After previously releasing a statement saying John Schnatter's name would remain on the John H. Schnatter Institute for Entrepreneurship and Free Enterprise, the Board of Trustees held a special session to discuss the issue further. After an 8-1 vote, the Board decided to remove Schnatter's name and return all previously donated funds. Brynn Mechem, DN
Ball State Board of Trustees votes to remove Schnatter's name from institute, return funds
In an 11-minute meeting Thursday, the Ball State Board of Trustees decided to remove John Schnatter’s name from the university, passing the resolution 8-1.
The motion included removal of Schnatter's full name from the university's Institute for Entrepreneurship and Free Enterprise, which is to be renamed the Ball State University Institute for Entrepreneurship and Free Enterprise, along with the related distinguished professorship appointment.
On Aug. 3, the Ball State Board of Trustees released a statement, saying Schnatter's use of the N-word during a private meeting with consultants was “not in a derogatory manner seeking to demean any individuals or groups; rather it was used as an example of improper conduct.”
After the statement was released, student organizations stated their disapproval of the board’s stance. Nearly two weeks later, the board called a special session where the purpose of the meeting was unclear, but ultimately ended in the decision to remove Schnatter's name, with only Jean Ann Harcourt voting no.
“I’m a Christian who feels strongly about forgiveness. I feel John has apologized and asked for forgiveness. We all sin and have regrets. I do believe that his negative comment was taken out of context and for that reason, I vote no on this motion for the reasons that Chairman Hall also stated and the two that I just highlighted,” said Harcourt, who was present by phone.
Ball State’s removal comes after Purdue University Board of Trustees announced in the beginning of August they would remove Schnatter’s name from its economic research center at the Krannert School of Management. The board also offered to return the $8 million donation Schnatter gave to the West Lafayette campus in April.
In March 2016, the university announced the unveiling of the John H. Schnatter Institute for Entrepreneurship and Free Enterprise.

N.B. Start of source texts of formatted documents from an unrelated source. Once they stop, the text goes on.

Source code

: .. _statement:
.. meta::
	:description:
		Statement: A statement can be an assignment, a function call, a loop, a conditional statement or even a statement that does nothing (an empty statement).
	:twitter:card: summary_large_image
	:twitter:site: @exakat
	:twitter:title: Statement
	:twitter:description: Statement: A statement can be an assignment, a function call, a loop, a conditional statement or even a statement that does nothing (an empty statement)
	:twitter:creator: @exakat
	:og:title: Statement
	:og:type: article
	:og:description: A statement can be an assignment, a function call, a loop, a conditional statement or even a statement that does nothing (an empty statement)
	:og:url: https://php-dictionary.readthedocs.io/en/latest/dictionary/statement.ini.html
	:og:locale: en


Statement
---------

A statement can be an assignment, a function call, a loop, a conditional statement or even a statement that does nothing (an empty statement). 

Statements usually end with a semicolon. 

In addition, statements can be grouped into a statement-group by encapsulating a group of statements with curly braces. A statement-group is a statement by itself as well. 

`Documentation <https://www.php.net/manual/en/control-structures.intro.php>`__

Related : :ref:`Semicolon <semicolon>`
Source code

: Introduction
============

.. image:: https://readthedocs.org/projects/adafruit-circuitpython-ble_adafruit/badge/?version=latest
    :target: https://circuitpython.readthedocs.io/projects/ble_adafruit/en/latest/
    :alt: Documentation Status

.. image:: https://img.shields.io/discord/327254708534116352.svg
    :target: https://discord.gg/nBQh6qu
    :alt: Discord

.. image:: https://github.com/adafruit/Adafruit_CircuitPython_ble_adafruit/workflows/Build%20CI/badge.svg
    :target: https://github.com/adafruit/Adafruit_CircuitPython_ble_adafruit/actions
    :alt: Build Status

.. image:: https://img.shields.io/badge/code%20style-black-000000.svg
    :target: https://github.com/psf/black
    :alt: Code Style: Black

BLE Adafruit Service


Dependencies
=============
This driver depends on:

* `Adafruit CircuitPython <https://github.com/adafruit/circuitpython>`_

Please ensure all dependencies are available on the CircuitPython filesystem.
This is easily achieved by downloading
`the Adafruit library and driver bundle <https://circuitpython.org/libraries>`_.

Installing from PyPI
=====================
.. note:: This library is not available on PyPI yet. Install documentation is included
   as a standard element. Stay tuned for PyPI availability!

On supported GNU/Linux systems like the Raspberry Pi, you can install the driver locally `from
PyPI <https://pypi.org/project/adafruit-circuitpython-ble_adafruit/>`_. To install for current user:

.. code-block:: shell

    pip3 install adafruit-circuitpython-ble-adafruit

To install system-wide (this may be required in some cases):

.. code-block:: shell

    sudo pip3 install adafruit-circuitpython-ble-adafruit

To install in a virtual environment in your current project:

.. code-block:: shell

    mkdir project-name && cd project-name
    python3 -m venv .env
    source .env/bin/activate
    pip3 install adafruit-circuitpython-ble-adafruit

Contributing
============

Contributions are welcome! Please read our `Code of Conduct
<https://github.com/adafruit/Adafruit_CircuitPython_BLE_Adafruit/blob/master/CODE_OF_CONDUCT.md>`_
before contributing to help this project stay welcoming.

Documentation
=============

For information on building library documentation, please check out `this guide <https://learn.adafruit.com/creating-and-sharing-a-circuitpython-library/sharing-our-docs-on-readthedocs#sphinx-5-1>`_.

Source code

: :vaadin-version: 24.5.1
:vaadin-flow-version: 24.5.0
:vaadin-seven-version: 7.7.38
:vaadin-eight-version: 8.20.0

The institute was funded through a $3.25-million grant from Schnatter and the Charles Koch Foundation.
Rick Hall, chair of the board, said the university also will return the original grant funding to Schnatter’s Family Foundation.
“From the board’s perspective, our university was presented with a chance to have healthy and open conversation that could lead to better understanding of issues facing our society. John Schnatter was willing to engage with our students in a campus community in those conversations,” Hall, who was present via phone call, said. “Notwithstanding the board’s strong belief in the power of conversation, President Mearns has advised us that such discussions with John and other good faith gestures would not be well received or effective, as long as his name remains on the Institute for Entrepreneurship and Free Enterprise.”
Senior Media Strategist Marc Ransford said the sign will be changed as soon as the university is able to work with the maintenance department.
Residence Hall Association (RHA) President Kathy Berryhill said she expected the meeting would focus on Schnatter and was disappointed with the university’s initial response.
“It’s just sort of necessary, I think, if they want to show that they’re for everything in the Beneficence Dialogues and for all the students on this campus,” said Berryhill, who is also on the 2018-19 Student Government Association (SGA) Executive Board.
SGA President Isaac Mitchell, said he was “very pleased” with the board’s decision. Following the board’s initial decision Aug. 3, SGA released a Facebook statement condemning Schnatter’s language.
Once the meeting adjourned, the audience, which was comprised of students, staff and community members, erupted in applause, including those who had orange bands on their arms as a symbol of solidarity.
“We are handing them out in solidarity with the faculty, staff, students, alumni and community members of color,” said CS Hendershot, events chair for Muncie Resists. “We’ll be passing them out for convocation tomorrow — the faculty convocation — to show our support for our community members.
“It’s not just a one-time deal, it’s continuous and so we need to show our support and solidarity.”